About Us

Bennington County Coalition for the Homeless provides safe shelter, food, and support services from homeless families and individuals in Bennington County. Established in 2000, BCCH is a 501 (c) 3 non-profit organization in Bennington, Vermont. In addition to emergency shelter, we also offer long-term housing for homeless families with at least one member of the family in recovery. This program is known as “The Unlocking Recovery Project.” Our shelters provide more than just a bed. We offer financial literacy, budgeting, and credit repair programming along with case management and employment readiness. We believe it is essential to provide the tools necessary to maintain and sustain permanent housing that will ultimately break the cycle of homelessness.

Our Mission Statement

Bennington County Coalition for the Homeless is dedicated to collaborating, coordinating, and implementing services to the homeless population in Bennington County and promoting awareness.

Our Core Values

  • Treat all with dignity

  • Offer Support & Opportunity

  • Practice Responsible Stewardship

Our Team

Stephannie Peters - Executive Director


Aelish Nealon - Shelter Manager


Sheila Mullineaux - Case Manager/Housing Manager


Mary Allen - Outreach & Marketing Manager


Ray Lucas - Property Manager


Bill Halkias - Maintenance

Shelter Staff

Dorraine Buel

Quinn Andrews

Raymond Rebideau

Dawn Campbell

Mary Allen

Kathy Lamarre

Bennington County Coalition for the Homeless works hard to meet the needs of our community and we do so with limited resources and within a small group.

Their compassion and dedication to those we serve is admirable.

Our Board of Directors

Barbeau, Ed (PRESIDENT)

Global-Z International

Gunther, Donna

Southwestern Vermont Health Care

Each member of our Board of Directors volunteers their time to BCCH and offers a wide range of skills need to govern our agency and ensure our success.

Annual Budget, Newsletters, and Audits

Bennington County Coalition for the Homeless’ Newsletter is published online several times a year. Recent editions available here as well as our annual budget, and IRS Form 990.


Shelter Policies & Procedures

Rules and regulations are in place to ensure the safety of guests, staff, and communities.


Employment Opportunities

No Open Positions At This Time


Q: How many beds are available are at each shelter?

A: There are a total of 16 beds at the 966 Main Shelter. There are 9 efficiency units at the Thatcher House Family Shelter with a total capacity of 36 individuals.

Q: Is there a waiting list at the shelters?

A: 966 Main Shelter is on a first come, first basis with a rolling admission policy. This means that when you secure a bed, you are able to keep it until you have secured permanent housing, so long as the rules and regulations are followed. Thatcher House maintains a waiting list and families are selected by their level of need. For eligibility questions, please contact, Aelish Nealon for more information. 802-681-3017.

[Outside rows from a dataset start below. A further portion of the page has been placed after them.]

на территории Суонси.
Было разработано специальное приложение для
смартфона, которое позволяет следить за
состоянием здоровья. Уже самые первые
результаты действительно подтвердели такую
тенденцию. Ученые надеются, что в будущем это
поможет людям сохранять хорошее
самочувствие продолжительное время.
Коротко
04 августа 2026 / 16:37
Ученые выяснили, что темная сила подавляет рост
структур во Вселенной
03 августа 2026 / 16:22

Q: What is your main goal in providing the services that you do?

A: We believe in the principle that safe, affordable housing is a fundamental human right. We strive to offer a stabilizing base and support for homeless men, women, and children so that they can facilitate their own new beginning.

Q: What are the requirements to stay at the shelters?

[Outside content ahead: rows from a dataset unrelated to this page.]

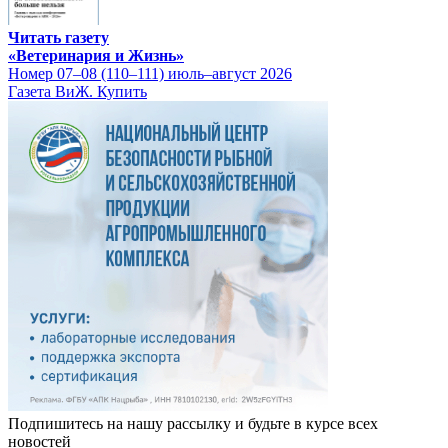
Читать газету
«Ветеринария и Жизнь»
Номер 07–08 (110–111) июль–август 2026
Газета ВиЖ. Купить
Подпишитесь на нашу рассылку и будьте в курсе всех
новостей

A: Anyone seeking shelter at BCCH must first meet with staff in person to complete an initial intake. Beds at 966 Main Street are not reserved over the phone; we act on a first come first serve basis. Guests must be homeless as defined by VT State standards, all guest of 966 must be 18 or older, and must be willing to work with a case manager toward permanent housing.

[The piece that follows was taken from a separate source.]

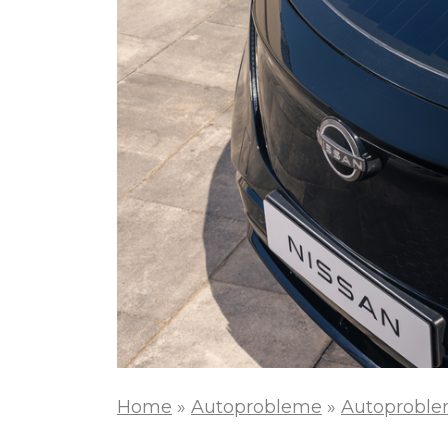
Home
»
Autoprobleme
»
Autoproble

Q: How long can someone stay at the shelter?

A: They goal is to secure permanent housing within a 90-120 period. Each length of stay is different depending on the individual’s situation. As long as someone is following rules and working hard every day on their plan of care, individuals are support on a case by case basis.

Q: What common biases does the public have about the shelter?

A: Common misconceptions are that people who are homeless are “deadbeats” and don’t want to work or just want to live off public assistance. So many people today live and work just a few paychecks away from a housing crisis. Anyone can become homeless if they lose a job or have a medical crisis without friends and/or family to fall back on. Anyone can fall into the grips of substance abuse or mental health issues just as easily and quickly as the next person regardless of background and educations. Homelessness has no face. They are veterans, children, and disabled. They may be escaping toxic or violent situations. The best way to help the homeless is to start with illuminating the stigma.

Q: Can I get food or clothing from the shelter if I am not staying there?

A: YES! The 966 Main Shelter is a place that you can drop in and grab something to eat and/or take a shower. You will also have access to our donation room that is full of season appropriate clothing, bedding, and personal care items, all of which are donated by members of our community.

Q: How can I reach someone staying at the shelter?

A: The names of residents who stay at the shelters are kept confidential. Unless there is a released signed by our guests, messages may not be left and personal phone calls will not be accepted.